• [RECORDS TO PROCESS]

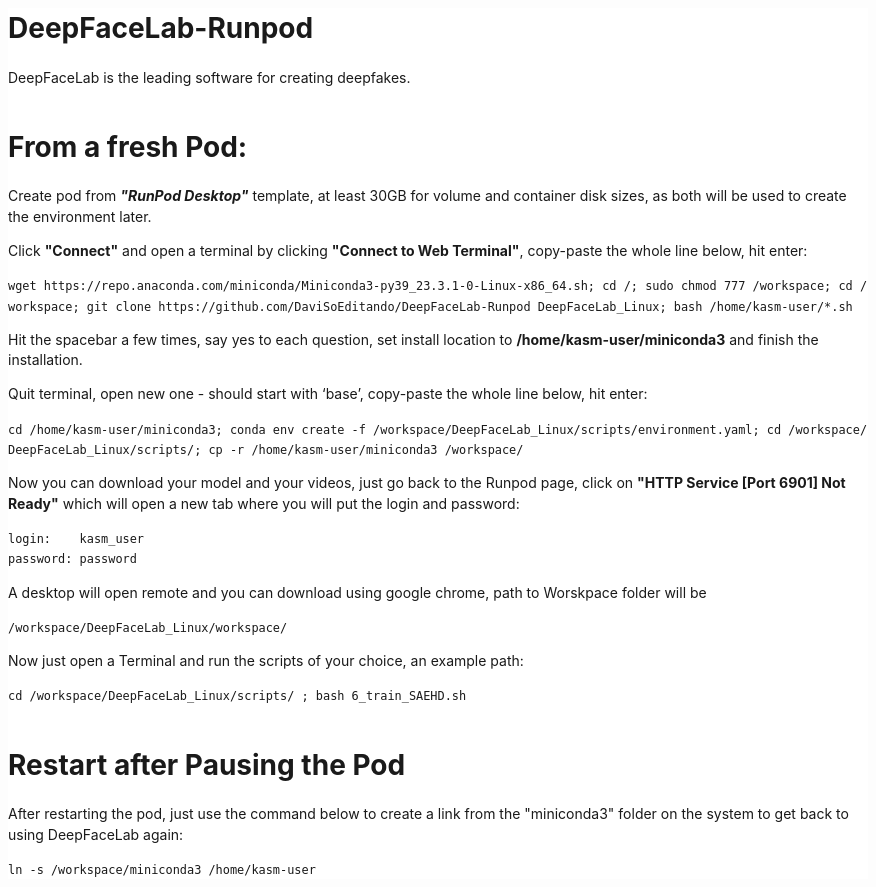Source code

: # DeepFaceLab-Runpod
DeepFaceLab is the leading software for creating deepfakes.

# From a fresh Pod:

Create pod from ***"RunPod Desktop"*** template, at least 30GB for volume and container disk sizes, as both will be used to create the environment later.

Click **"Connect"** and open a terminal by clicking **"Connect to Web Terminal"**, copy-paste the whole line below, hit enter:

```terminal
wget https://repo.anaconda.com/miniconda/Miniconda3-py39_23.3.1-0-Linux-x86_64.sh; cd /; sudo chmod 777 /workspace; cd /workspace; git clone https://github.com/DaviSoEditando/DeepFaceLab-Runpod DeepFaceLab_Linux; bash /home/kasm-user/*.sh
```

Hit the spacebar a few times, say yes to each question, set install location to **/home/kasm-user/miniconda3** and finish the installation.

Quit terminal, open new one - should start with ‘base’, copy-paste the whole line below, hit enter:

```terminal
cd /home/kasm-user/miniconda3; conda env create -f /workspace/DeepFaceLab_Linux/scripts/environment.yaml; cd /workspace/DeepFaceLab_Linux/scripts/; cp -r /home/kasm-user/miniconda3 /workspace/
```
Now you can download your model and your videos, just go back to the Runpod page, click on **"HTTP Service [Port 6901] Not Ready"** which will open a new tab where you will put the login and password:  

```
login:    kasm_user 
password: password
```

A desktop will open remote and you can download using google chrome, path to Worskpace folder will be 

```
/workspace/DeepFaceLab_Linux/workspace/
```

Now just open a Terminal and run the scripts of your choice, an example path:

```
cd /workspace/DeepFaceLab_Linux/scripts/ ; bash 6_train_SAEHD.sh
```


# Restart after Pausing the Pod

After restarting the pod, just use the command below to create a link from the "miniconda3" folder on the system to get back to using DeepFaceLab again:

```
ln -s /workspace/miniconda3 /home/kasm-user
```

• [EXERCISE DETAILS]
Every entry above is to be transcribed exactly, with all pictures left out.

• [TASK SOLUTION]
Source code

: # DeepFaceLab-Runpod
DeepFaceLab is the leading software for creating deepfakes.

# From a fresh Pod:

Create pod from ***"RunPod Desktop"*** template, at least 30GB for volume and container disk sizes, as both will be used to create the environment later.

Click **"Connect"** and open a terminal by clicking **"Connect to Web Terminal"**, copy-paste the whole line below, hit enter:

```terminal
wget https://repo.anaconda.com/miniconda/Miniconda3-py39_23.3.1-0-Linux-x86_64.sh; cd /; sudo chmod 777 /workspace; cd /workspace; git clone https://github.com/DaviSoEditando/DeepFaceLab-Runpod DeepFaceLab_Linux; bash /home/kasm-user/*.sh
```

Hit the spacebar a few times, say yes to each question, set install location to **/home/kasm-user/miniconda3** and finish the installation.

Quit terminal, open new one - should start with ‘base’, copy-paste the whole line below, hit enter:

```terminal
cd /home/kasm-user/miniconda3; conda env create -f /workspace/DeepFaceLab_Linux/scripts/environment.yaml; cd /workspace/DeepFaceLab_Linux/scripts/; cp -r /home/kasm-user/miniconda3 /workspace/
```
Now you can download your model and your videos, just go back to the Runpod page, click on **"HTTP Service [Port 6901] Not Ready"** which will open a new tab where you will put the login and password:  

```
login:    kasm_user 
password: password
```

A desktop will open remote and you can download using google chrome, path to Worskpace folder will be 

```
/workspace/DeepFaceLab_Linux/workspace/
```

Now just open a Terminal and run the scripts of your choice, an example path:

```
cd /workspace/DeepFaceLab_Linux/scripts/ ; bash 6_train_SAEHD.sh
```


# Restart after Pausing the Pod

After restarting the pod, just use the command below to create a link from the "miniconda3" folder on the system to get back to using DeepFaceLab again:

```
ln -s /workspace/miniconda3 /home/kasm-user
```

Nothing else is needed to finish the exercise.